NI'JA WHITSON, June 1 and 2 at 7PM, Downstairs Theatre
The Unarrival Experiments #4 (work-in-progress)
Unarrival Experiments #4 is a ritual digging into the "vaporous body" through relationships between astronomy, cosmology, time, Blackness," according to its award-winning choreographer and performer Ni'Ja Whitson. As a solo iteration of the evening-length installation performance in process, the Bessie Award-winning artist engages the work of Heidegger's "On Time and Being" with their forthcoming manuscript Walking Glories.
AUNTS@ LA MAMA, June 3 at 5PM, Downstairs Theatre
An Evening of Dance and Performance Organized by Aunts
An underground platform for dance, AUNTS creates events in unconventional spaces with multiple performers, overlapping performances, open dance parties, multi- disciplinary, body/non-body based, time oriented /experimental/unfinished/ process art. In the typical Aunts style event, artists negotiate simultaneous presentations of their work in relationship to one another. Audiences are free to move about the space, engage with as many or as few of the performances as they like, and create their own experiences. And at La MaMa? Expect the joy of the unexpected.

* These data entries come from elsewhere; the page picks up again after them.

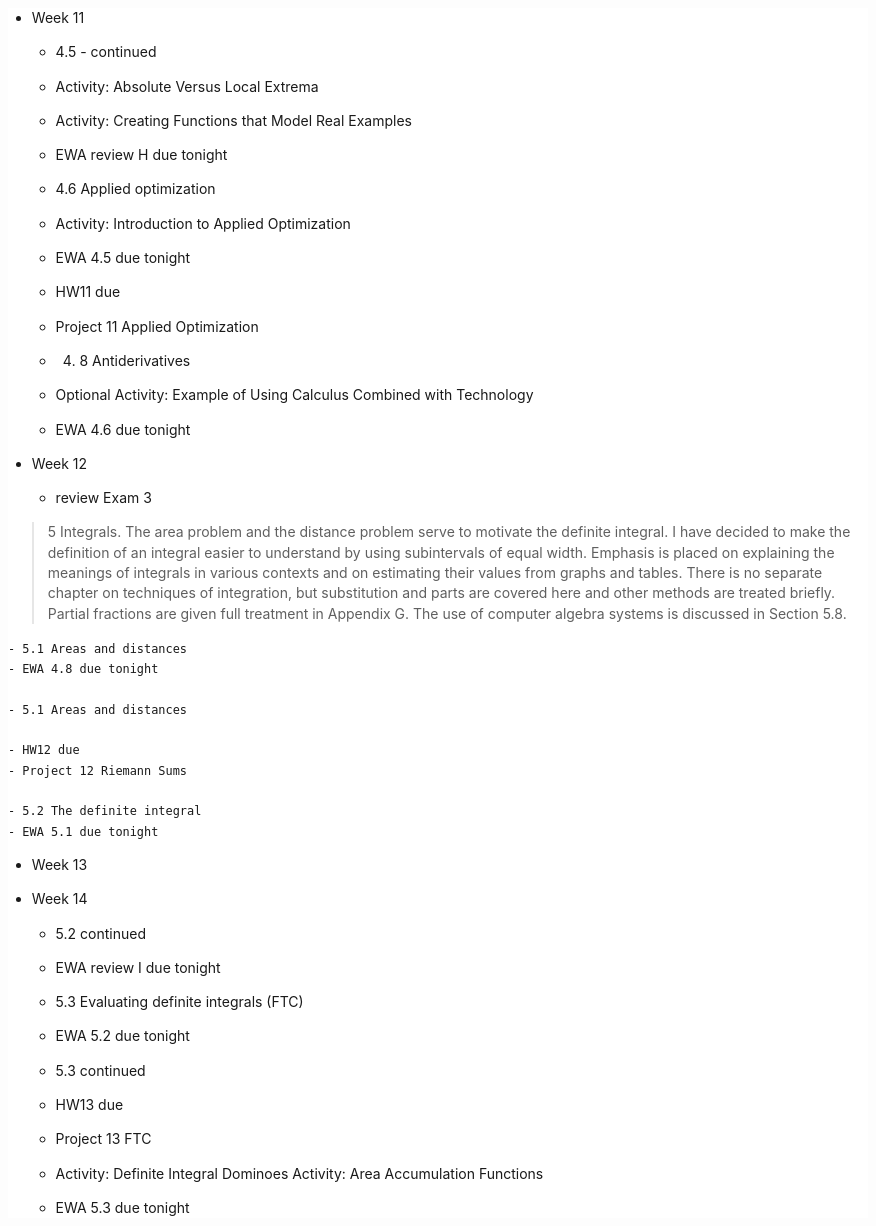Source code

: - Week 11

    - 4.5 -  continued
    - Activity: Absolute Versus Local Extrema

    - Activity: Creating Functions that Model Real Examples
    - EWA review H due tonight

    - 4.6 Applied optimization
    - Activity: Introduction to Applied Optimization
    - EWA 4.5 due tonight

    - HW11 due
    - Project 11 Applied Optimization

    - 4. 8 Antiderivatives
    - Optional Activity: Example of Using Calculus Combined with Technology 
    - EWA 4.6 due tonight

- Week 12

    - review Exam 3

> 5 Integrals. The area problem and the distance problem serve to motivate the definite integral. I have decided to make the definition of an integral easier to understand by using subintervals of equal width. Emphasis is placed on explaining the meanings of integrals in various contexts and on estimating their values from graphs and tables. There is no separate chapter on techniques of integration, but substitution and parts are covered here and other methods are treated briefly. Partial fractions are given full treatment in Appendix G. The use of computer algebra systems is discussed in Section 5.8.

    - 5.1 Areas and distances
    - EWA 4.8 due tonight

    - 5.1 Areas and distances

    - HW12 due
    - Project 12 Riemann Sums

    - 5.2 The definite integral
    - EWA 5.1 due tonight

- Week 13

- Week 14

    - 5.2 continued
    - EWA review I due tonight

    - 5.3 Evaluating definite integrals (FTC)
    - EWA 5.2 due tonight

    - 5.3 continued

    - HW13 due
    - Project 13 FTC

    - Activity: Definite Integral Dominoes Activity: Area Accumulation Functions
    - EWA 5.3 due tonight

This year La MaMa Moves! offers two off-stage, off-site events: Secret journey: Don't Call Them Dangerous, a symposium and Shine New York Traces, a screening of rarely seen films.

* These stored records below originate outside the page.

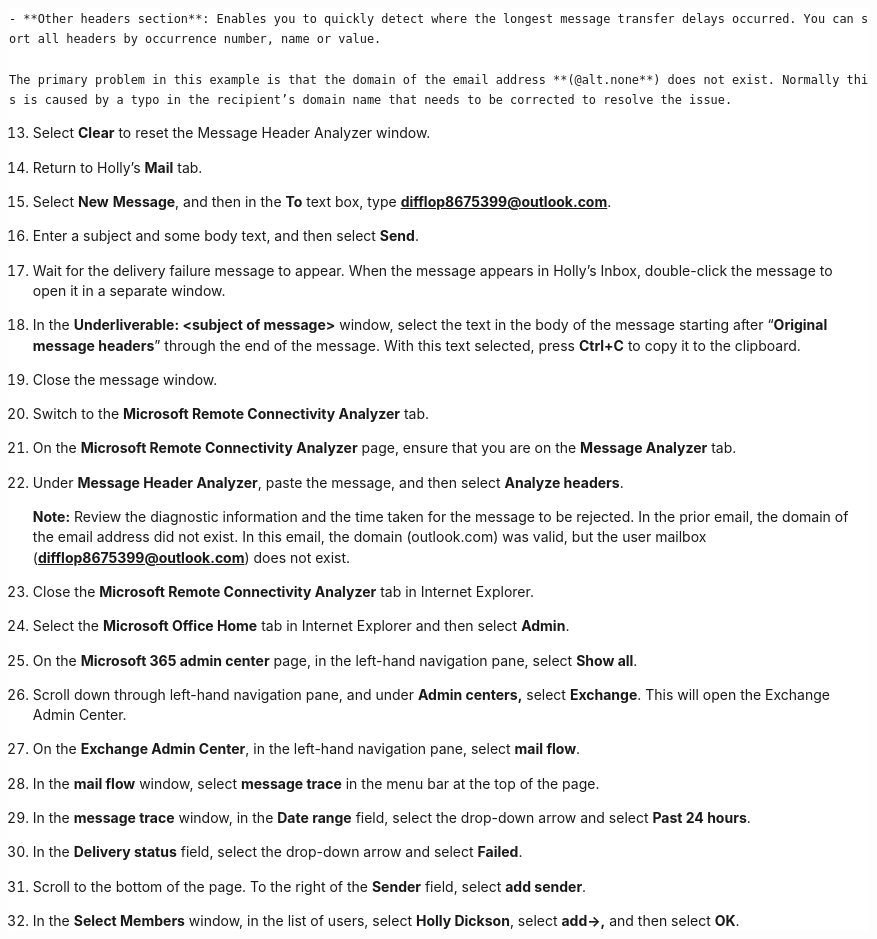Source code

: 	- **Other headers section**: Enables you to quickly detect where the longest message transfer delays occurred. You can sort all headers by occurrence number, name or value.   

	The primary problem in this example is that the domain of the email address **(@alt.none**) does not exist. Normally this is caused by a typo in the recipient’s domain name that needs to be corrected to resolve the issue. 

13. Select **Clear** to reset the Message Header Analyzer window. 

14. Return to Holly’s **Mail** tab. 

15. Select **New** **Message**, and then in the **To** text box, type **difflop8675399@outlook.com**. 

16. Enter a subject and some body text, and then select **Send**. 

17. Wait for the delivery failure message to appear. When the message appears in Holly’s Inbox, double-click the message to open it in a separate window. 

18. In the **Underliverable: &lt;subject of message&gt;** window, select the text in the body of the message starting after “**Original message headers**” through the end of the message. With this text selected, press **Ctrl+C** to copy it to the clipboard. 

19. Close the message window.

20. Switch to the **Microsoft Remote Connectivity Analyzer** tab. 

21. On the **Microsoft Remote Connectivity Analyzer** page, ensure that you are on the **Message Analyzer** tab. 

22. Under **Message Header Analyzer**, paste the message, and then select **Analyze headers**. <br/>

	**Note:** Review the diagnostic information and the time taken for the message to be rejected. In the prior email, the domain of the email address did not exist. In this email, the domain (outlook.com) was valid, but the user mailbox (**difflop8675399@outlook.com**) does not exist. 

23. Close the **Microsoft Remote Connectivity Analyzer** tab in Internet Explorer. 

24. Select the **Microsoft Office Home** tab in Internet Explorer and then select **Admin**. 

25. On the **Microsoft 365 admin center** page, in the left-hand navigation pane, select **Show all**. 

26. Scroll down through left-hand navigation pane, and under **Admin centers,** select **Exchange**. This will open the Exchange Admin Center.

27. On the **Exchange Admin Center**, in the left-hand navigation pane, select **mail flow**. 

28. In the **mail flow** window, select **message trace** in the menu bar at the top of the page. 

29. In the **message trace** window, in the **Date range** field, select the drop-down arrow and select **Past 24 hours**. 

30. In the **Delivery status** field, select the drop-down arrow and select **Failed**.

31. Scroll to the bottom of the page. To the right of the **Sender** field, select **add sender**. 

32. In the **Select Members** window, in the list of users, select **Holly Dickson**, select **add-&gt;,** and then select **OK**.<br/>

SECRET JOURNEY: DON'T CALL THEM DANGEROUS, May 19 and 20 at 3pm, Movement Research GO5 at Abrons Arts Center
Secret Journey: Don't Call Them Dangerous is a gathering of non-native, U.S-based and international choreographers, curators and presenters, performance scholars who faced firsthand issues of immigration, migration, physical and psychic displacement. Among the discussants are long-time La MaMa Moves! artist Yoshiko Chuma, NYU doctoral candidate and choreographer Adham Hafez, as well as representatives from Syria, Turkey, Romania, China. The symposium is presented in partnership with Movement Research.
SHINE: NEW YORK TRACES, May 26 and 27 at 1pm, Douglas Dunn's Studio, 541 Broadway, 3rd floor.

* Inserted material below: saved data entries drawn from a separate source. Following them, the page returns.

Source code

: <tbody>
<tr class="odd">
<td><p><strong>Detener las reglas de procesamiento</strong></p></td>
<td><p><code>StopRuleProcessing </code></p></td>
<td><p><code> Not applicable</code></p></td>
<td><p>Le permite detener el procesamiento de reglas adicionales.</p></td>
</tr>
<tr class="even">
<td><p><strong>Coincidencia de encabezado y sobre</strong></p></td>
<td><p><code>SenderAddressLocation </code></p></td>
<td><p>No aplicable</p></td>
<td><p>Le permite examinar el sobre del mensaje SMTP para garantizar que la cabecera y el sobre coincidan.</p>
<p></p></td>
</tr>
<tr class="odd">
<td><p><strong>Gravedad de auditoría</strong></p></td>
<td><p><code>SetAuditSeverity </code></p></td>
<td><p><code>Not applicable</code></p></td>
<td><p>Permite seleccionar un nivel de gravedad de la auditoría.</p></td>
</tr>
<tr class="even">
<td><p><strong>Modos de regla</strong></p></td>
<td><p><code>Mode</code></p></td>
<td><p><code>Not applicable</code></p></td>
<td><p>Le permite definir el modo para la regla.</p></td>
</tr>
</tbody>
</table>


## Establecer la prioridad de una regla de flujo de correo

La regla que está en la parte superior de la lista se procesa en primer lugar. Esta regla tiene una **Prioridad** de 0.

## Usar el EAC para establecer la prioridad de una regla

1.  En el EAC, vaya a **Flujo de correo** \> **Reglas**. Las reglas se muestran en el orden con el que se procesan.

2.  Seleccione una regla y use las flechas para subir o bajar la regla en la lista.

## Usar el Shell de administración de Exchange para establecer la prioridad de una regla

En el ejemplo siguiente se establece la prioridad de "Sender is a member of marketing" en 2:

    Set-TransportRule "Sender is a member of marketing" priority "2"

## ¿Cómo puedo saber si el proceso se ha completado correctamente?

Co-presented with the Berlin-based performance production group Dock 11 and hosted by Douglas Dunn, Shine: New York Traces features the screening of a series of rarely seen films by filmmakers living in the New York in the 1970's and 1980's including Yvonne Rainer, Joan Jonas, Elaine Summers and Yoshiko Chuma. Their avant-garde films feature performances by dance critic Edwin Denby, poet Anne Waldman, filmmaker and photographer Rudy Burckhardt, choreographer and dancer Stephen Petronio, among other stars of the downtown art scene. The movies were originally shown as part of Dock 11's 2016 and 2017 film series titled "Shine: New York Traces."
Tickets for La MaMa Moves onstage performances are $25 for adults; $20 for students and seniors (except for Aunts @ La MaMa which is priced at $15 for adults; $10 for students/seniors. The first ten tickets for every performance are available for $10 each (advance sale only) as part of La MaMa's 10@$10 ticketing initiative. Tickets may be purchased online at www.lamama.org or by calling OvationTix at 212-352-3101. The special offsite events are free to the public. The La MaMa box office is open one hour prior to every performance.
The Downstairs Theatre and the Ellen Stewart Theatre are located at 66 East 4th Street.
The Abrons Art Center is located at 466 Grand Street.
The Douglas Dunn Dance Studio is located at 541 Broadway.